▶ **DATA PROVIDED**:
● ● ●

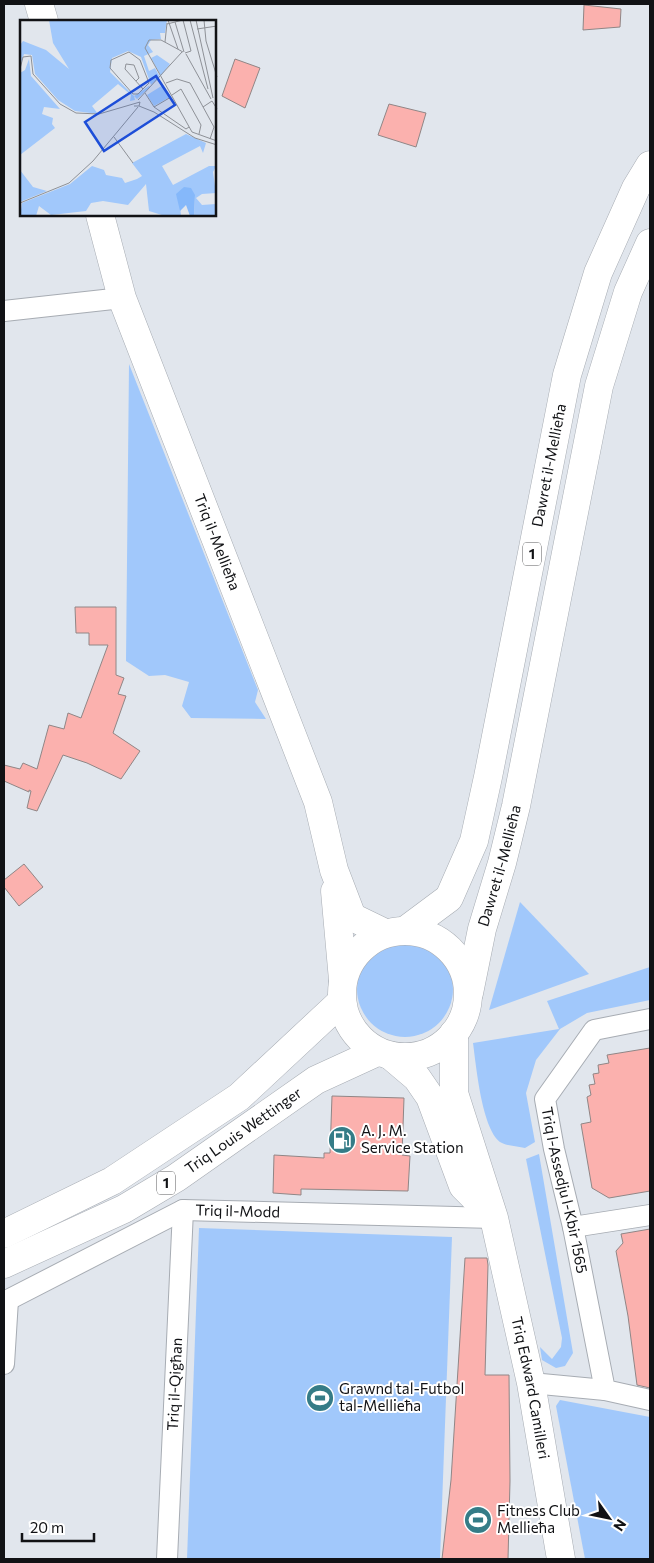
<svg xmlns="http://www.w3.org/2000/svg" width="654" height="1563" font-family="Commissioner,sans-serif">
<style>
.green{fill:#a1c8fb}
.building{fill:#fbb1ae;stroke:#908686}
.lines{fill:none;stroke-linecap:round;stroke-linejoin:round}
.street-casing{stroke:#a7acb3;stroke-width:22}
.secondary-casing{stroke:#a7acb3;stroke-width:29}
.highway-casing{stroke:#a7acb3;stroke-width:29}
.street{stroke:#fff;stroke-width:20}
.secondary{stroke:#fff;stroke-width:28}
.highway{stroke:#fff;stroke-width:28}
.labels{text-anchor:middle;stroke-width:4;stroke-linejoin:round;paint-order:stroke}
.shield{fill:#fff;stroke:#58595b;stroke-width:1}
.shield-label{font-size:14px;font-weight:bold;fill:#111215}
.street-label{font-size:15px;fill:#111215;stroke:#fff}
.poi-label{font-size:15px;fill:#111215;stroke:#fff;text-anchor:start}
.inset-road{fill:none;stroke:#8e9197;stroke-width:1}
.view{fill:#1d4ed8;fill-opacity:0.15;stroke:#1d4ed8;stroke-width:2.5}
.inset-edge{fill:none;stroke:#111215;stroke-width:2.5}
</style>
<rect width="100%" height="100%" fill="#e1e6ed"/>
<!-- green -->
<g class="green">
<polygon points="129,364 258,690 255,702 266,719 191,718 182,706 189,682 165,675 149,676 126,661"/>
<polygon points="520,902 589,974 489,1010"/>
<circle cx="405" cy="989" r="48"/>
<path d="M650 967V1000L587 1013 560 1029 536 1060 526 1093 535 1142 525 1148C518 1146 508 1146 502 1143 482 1133 476 1064 473 1043L559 1029 547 1001Z"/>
<polygon points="539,1154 573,1353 565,1366 556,1368 542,1360 540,1347 552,1359 561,1347 562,1338 526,1159"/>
<polygon points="199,1228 452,1237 440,1559 187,1559"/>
<polygon points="560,1400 650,1417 650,1559 585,1559 556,1406"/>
</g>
<!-- building -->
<g class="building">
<polygon points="584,5 621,9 620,27 583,30"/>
<polygon points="235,59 260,68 245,108 222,96"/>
<polygon points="389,104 426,113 416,147 378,135"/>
<polygon points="75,607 116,607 116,675 124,678 118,694 126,696 113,733 140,751 121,779 87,763 63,755 37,811 27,808 31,791 29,790 29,792 4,781 4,765 20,769 23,763 37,769 49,725 64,729 68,713 81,718 108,645 89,645 89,633 76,633"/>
<polygon points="24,864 43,887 19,906 4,887 4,880"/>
<polygon points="650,1048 650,1191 609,1198 592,1188 581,1124 591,1122 587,1097 591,1095 589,1085 595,1084 593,1074 599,1073 598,1065 609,1063 607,1055"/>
<polygon points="332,1096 404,1098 402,1155 410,1156 408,1191 301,1189 301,1195 273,1193 274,1155 324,1158 324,1153 330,1153"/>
<polygon points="650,1229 650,1388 637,1385 628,1316 616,1251 623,1243 621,1234"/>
<polygon points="465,1258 487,1258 488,1265 485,1375 509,1375 510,1481 508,1559 442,1559 451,1480"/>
</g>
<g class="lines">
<defs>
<g id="street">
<polyline points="4,311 122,298"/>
<path id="s1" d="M650 1019 594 1030 545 1099 554 1149 573 1227 605 1390 650 1400"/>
<polyline points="573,1227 650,1215"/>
<path id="s2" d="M4 1302 183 1210 494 1218"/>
<polyline points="4,1364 8,1300"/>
<polyline points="531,1383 605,1390"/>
<path id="s3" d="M167 1559 183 1210"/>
</g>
<g id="secondary">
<polyline points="39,4 44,21"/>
<path id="s4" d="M100 215 122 298 318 802 334 870 352 917 385 933"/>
<polyline points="335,891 343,980"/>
<path id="s5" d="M454 1033V1093L494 1218 531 1383 561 1559"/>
<polyline points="391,1056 417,1078 430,1097 463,1186 492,1215"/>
</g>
<g id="highway">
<path id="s6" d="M406 930 449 898 474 841 488 777 567 375 598 273 636 188 650 165"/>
<circle cx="405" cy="994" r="63"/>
<path id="s7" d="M469 993 482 929 502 863 516 806 599 386 628 292 650 243"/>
<polyline points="4,1234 112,1181 239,1097 342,1001"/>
<path id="s8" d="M4 1264 124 1209 176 1178 316 1080 377 1052"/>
</g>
</defs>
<!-- street casing -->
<use href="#street" class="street-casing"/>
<!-- secondary casing -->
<use href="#secondary" class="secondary-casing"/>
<!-- highway casing -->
<use href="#highway" class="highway-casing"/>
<!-- street -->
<use href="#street" class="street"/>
<!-- secondary -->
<use href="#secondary" class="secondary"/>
<!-- highway -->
<use href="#highway" class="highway"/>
</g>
<!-- icons -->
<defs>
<symbol id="fuel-disc" viewBox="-11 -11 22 22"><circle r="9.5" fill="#357c87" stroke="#fff"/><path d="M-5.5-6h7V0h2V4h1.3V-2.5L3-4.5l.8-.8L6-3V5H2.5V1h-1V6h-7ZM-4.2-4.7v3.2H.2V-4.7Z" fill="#fff"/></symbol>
<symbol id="stadium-disc" viewBox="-11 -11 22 22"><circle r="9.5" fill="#357c87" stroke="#fff"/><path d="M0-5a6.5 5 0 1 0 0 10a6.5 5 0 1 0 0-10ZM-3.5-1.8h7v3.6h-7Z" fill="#fff"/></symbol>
</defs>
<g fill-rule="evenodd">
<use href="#fuel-disc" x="326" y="1124" width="32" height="32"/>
<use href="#stadium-disc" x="304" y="1382" width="32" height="32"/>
<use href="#stadium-disc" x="462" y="1504" width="32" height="32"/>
</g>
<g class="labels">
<!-- shield labels -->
<g class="shield">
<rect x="523" y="542.5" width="18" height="23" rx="4"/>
<rect x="157" y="1171.5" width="18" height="23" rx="4"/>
</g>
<g class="shield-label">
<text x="532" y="559">1</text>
<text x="166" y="1188">1</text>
</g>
<!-- street labels -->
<g class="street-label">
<text dy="5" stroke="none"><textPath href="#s6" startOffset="499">Dawret il-Mellieħa</textPath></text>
<text dy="5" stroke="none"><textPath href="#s4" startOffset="348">Triq il-Mellieħa</textPath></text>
<text dy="5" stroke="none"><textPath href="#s7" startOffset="131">Dawret il-Mellieħa</textPath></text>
<text dy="5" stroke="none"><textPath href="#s8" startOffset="275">Triq Louis Wettinger</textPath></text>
<text dy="5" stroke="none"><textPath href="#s1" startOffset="235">Triq l-Assedju l-Kbir 1565</textPath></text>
<text dy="5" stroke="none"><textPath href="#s2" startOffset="256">Triq il-Modd</textPath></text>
<text dy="5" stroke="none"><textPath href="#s3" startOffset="175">Triq il-Qigħan</textPath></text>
<text dy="5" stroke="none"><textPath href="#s5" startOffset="365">Triq Edward Camilleri</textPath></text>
</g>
<!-- poi labels -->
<g class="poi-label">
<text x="361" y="1136">A. J. M.<tspan x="361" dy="17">Service Station</tspan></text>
<text x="339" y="1394">Grawnd tal-Futbol<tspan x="339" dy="17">tal-Mellieħa</tspan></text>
<text x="497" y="1516">Fitness Club<tspan x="497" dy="17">Mellieħa</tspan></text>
</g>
</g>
<!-- overview -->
<g transform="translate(20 20)">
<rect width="196" height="196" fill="#e1e6ed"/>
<path d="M29 0H147L145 13H140L141 19 131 20 128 25 133 32 124 36 129 51 135 48 140 57 131 65 121 37 108 31 92 38 90 52 114 76 129 66 130 67 117 79 114 76 115 80 110 81 111 75 98 64 72 86 78 94 55 91 38 80 15 54 12 35 4 34 0 47V25L3 21 26 30 49 49 33 23ZM137 35 150 44 141 56 131 38ZM9 39 11 56 40 89 24 87 22 94 33 98 32 104 35 108 0 135V53L5 50ZM143 65 150 77 134 86 127 75ZM166 114 186 123 183 133 180 126 142 146 153 165 189 146H196L193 152 196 173 182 174 176 178 182 185 196 184V196H174L175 175 159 179 161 195 145 196 129 191 126 164 108 185 83 181 71 183 66 191 31 195 19 186 16 196H0L2 183 50 164 72 146 84 150 86 155 102 158 105 163 117 159 122 156 112 143ZM0 150 13 167 27 171 0 182Z" fill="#a1c8fb"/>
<path d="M164 167 171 168 175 175 174 196H170L166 185 160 191 156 174Z" fill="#85b8fa"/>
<path class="inset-road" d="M148 0 158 29M170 0 188 69M176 0 193 78M184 0 186 21 197 57M155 2 164 32M147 4 163 0 171 31 165 33M177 9 197 6M145 22 147 3M109 32 120 40 129 63 118 74H113L90 48 91 40ZM163 32 141 20H129L125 28 172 112 197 121M166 34 191 79M0 49 3 37 11 36 13 54 40 84 56 93 79 94 120 82 119 86H114M116 61 119 58 114 45 106 44 105 49 123 69M146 63 157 59 170 63 194 107 190 119M125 73 134 87 166 109 169 107M152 75 161 69 181 105 179 114M118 80 162 32M119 86 134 92 175 118 197 125M134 87 151 77M183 87 192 81 197 89M94 117 113 143M0 183 49 163 73 141 118 87"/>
<path class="view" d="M136 56 155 85 84 131 65 102Z"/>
<rect width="196" height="196" class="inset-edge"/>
</g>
<!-- border -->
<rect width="654" height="1563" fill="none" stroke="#111215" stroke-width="10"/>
<!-- north arrow -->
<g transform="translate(609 1518) rotate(123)" stroke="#ffffff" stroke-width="4" paint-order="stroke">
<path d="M0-4L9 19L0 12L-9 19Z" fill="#111215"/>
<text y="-8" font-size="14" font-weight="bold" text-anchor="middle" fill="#111215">N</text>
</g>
<!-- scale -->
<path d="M22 1533v8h72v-8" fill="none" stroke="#111215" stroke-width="2.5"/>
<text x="30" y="1533" font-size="15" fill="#111215" stroke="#ffffff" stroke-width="4" paint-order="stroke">20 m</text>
</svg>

● ● ●

▶ **ASSIGNED TASK**:
Copy every line of the data that holds the string "lines".

▶ **EXERCISE RESPONSE**:
.lines{fill:none;stroke-linecap:round;stroke-linejoin:round}
<g class="lines">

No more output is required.